As summer slinks into fall, the next adventure storyline for Dungeons and Dragons arrives on September 15th. That Icewind Dale: Rime of the Frostmaiden is a campaign dealing with loneliness, isolation, and an unrelenting cold seems eerily timed with the way the world feels outside of every Dungeon Master’s table (or Zoom call). While last year’s Descent Into Avernus was also flavored with elements of horror, this story is more about things creeping in the dark and secrets that can kill rather than disfigured demons needing a good slaying.
The campaign is set in Icewind Dale, a frozen wilderness on the northern edge of the Forgotten Realms. The area is known for its frosty climate but as the players enter into the picture, the players must investigate a strange mystery. Even Icewind Dale has seasons but for some reason winter doesn’t seem to be leaving. The players must explore the wilderness for answers as well as get mixed up in the intrigues of the last verge of civilization known as Ten-Towns.
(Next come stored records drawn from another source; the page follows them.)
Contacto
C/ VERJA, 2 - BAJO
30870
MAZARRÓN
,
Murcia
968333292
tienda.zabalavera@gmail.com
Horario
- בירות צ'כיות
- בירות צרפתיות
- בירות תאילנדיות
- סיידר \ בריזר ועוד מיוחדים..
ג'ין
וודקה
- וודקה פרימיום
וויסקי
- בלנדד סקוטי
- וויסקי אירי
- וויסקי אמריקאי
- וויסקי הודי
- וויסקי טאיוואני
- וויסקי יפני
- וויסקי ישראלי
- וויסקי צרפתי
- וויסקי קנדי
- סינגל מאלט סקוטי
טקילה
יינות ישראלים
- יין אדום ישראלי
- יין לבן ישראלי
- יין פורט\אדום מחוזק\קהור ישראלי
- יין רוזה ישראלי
To sum up Icewind Dale: Rime of the Frostmaiden I would use a single word: layered. The opening levels model the open-world stylings of the Essentials Kit by allowing players to wander through each town where each town has a starting adventure and a bonus adventure seed waiting. There are even two different starting adventures engineers for different groups; one ends in a classic battle versus an overwhelming opponent, the other is an investigation best solved by diplomacy. The opening adventures lay the seeds for the larger conflicts but could just as easily be stripped out and used for any starting group regardless of location.
The second set of adventures come out of a chart of tall tales likened to be told in the taverns of Ten-Towns. These locations are out in the snowy reaches of the region requiring players to set up excursions away from Ten-Towns. Each of these adventures is a little more deeply involved with a location or two that build the story toward the campaign climax. Each also gets a short summary early on in the chapter to better help the Dungeon Master choose which rumors to let slip early on in the campaign. In addition to providing several different adventures, both of these first two sections also offer adventures that encourage different outcomes beyond combat. One adventure required a magic time to be fixed. Another encourages one of the players to run for a government position within one of the towns.
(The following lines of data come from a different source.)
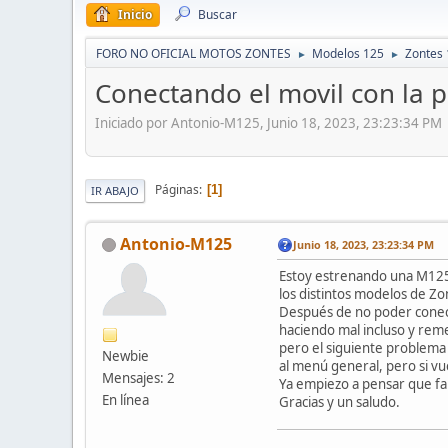
Inicio
Buscar
FORO NO OFICIAL MOTOS ZONTES
Modelos 125
Zontes
►
►
Conectando el movil con la p
Iniciado por Antonio-M125, Junio 18, 2023, 23:23:34 PM
Páginas
1
IR ABAJO
Antonio-M125
Junio 18, 2023, 23:23:34 PM
Estoy estrenando una M125,
los distintos modelos de Zon
Después de no poder conect
haciendo mal incluso y reme
pero el siguiente problema 
Newbie
al menú general, pero si vu
Mensajes: 2
Ya empiezo a pensar que fal
En línea
Gracias y un saludo.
The campaign sections are more traditional in they are big location dungeon crawls. There is a suggested level progression but a good DM could reshuffle their order with a careful eye if they wanted to offer a sandbox (snowbox?) ending. All of the chapters have a short reminder before the adventure of important sections of the book to refresh before diving headlong into the new adventure. The full campaign ends with a short page discussing what the characters can do afterwards when the summer sun shines on Icewind Dale once again.
There are several bits of interesting mechanics scattered throughout the book. Those looking for new monsters and spells will find several at the end of the book. A section on wilderness survival offers elements for Dungeon Masters who want to focus on hardscrabble living. There are also secrets that DMs can secret deal out at the beginning of the game that range from the mundane, like being a old flame of one of the NPCs, to being a slaad host who will pop, Alien-like, at an inopportune moment.
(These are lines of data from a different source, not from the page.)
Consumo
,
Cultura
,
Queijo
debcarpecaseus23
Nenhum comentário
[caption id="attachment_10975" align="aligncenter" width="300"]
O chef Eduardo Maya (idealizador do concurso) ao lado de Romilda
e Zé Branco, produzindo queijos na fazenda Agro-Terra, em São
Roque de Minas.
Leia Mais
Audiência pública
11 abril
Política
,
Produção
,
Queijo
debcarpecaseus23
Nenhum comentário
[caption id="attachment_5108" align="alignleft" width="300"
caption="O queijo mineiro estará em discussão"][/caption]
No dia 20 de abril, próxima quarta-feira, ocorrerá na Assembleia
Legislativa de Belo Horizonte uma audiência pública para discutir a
What impressed me most about Icewind Dale: Rime of the Frostmaiden is its modular nature. The story comes together well, but each section can be pulled apart and repurposed for use in a different story easily. Publishing adventures in the Forgotten Realms is a win-win for Wizards of the Coast; it is their most popular setting and its also a setting easily used by Dungeon Masters to pilfer ideas for their own setting. Dungeon Masters can let players explore Icewind Dale at their own pace. Or the DM can choose the adventures they prefer and present the campaign in a more linear fashion. With a little modification, Rime of the Frostmaiden could even serve as a sequel to one of the older storylines, such as Storm King’s Thunder, Essentials Kit, or even Curse of Strahd.
Icewind Dale: Rime of the Frostmaiden is available everywhere on September 15th. A collector’s cover is available through friendly local gaming stores.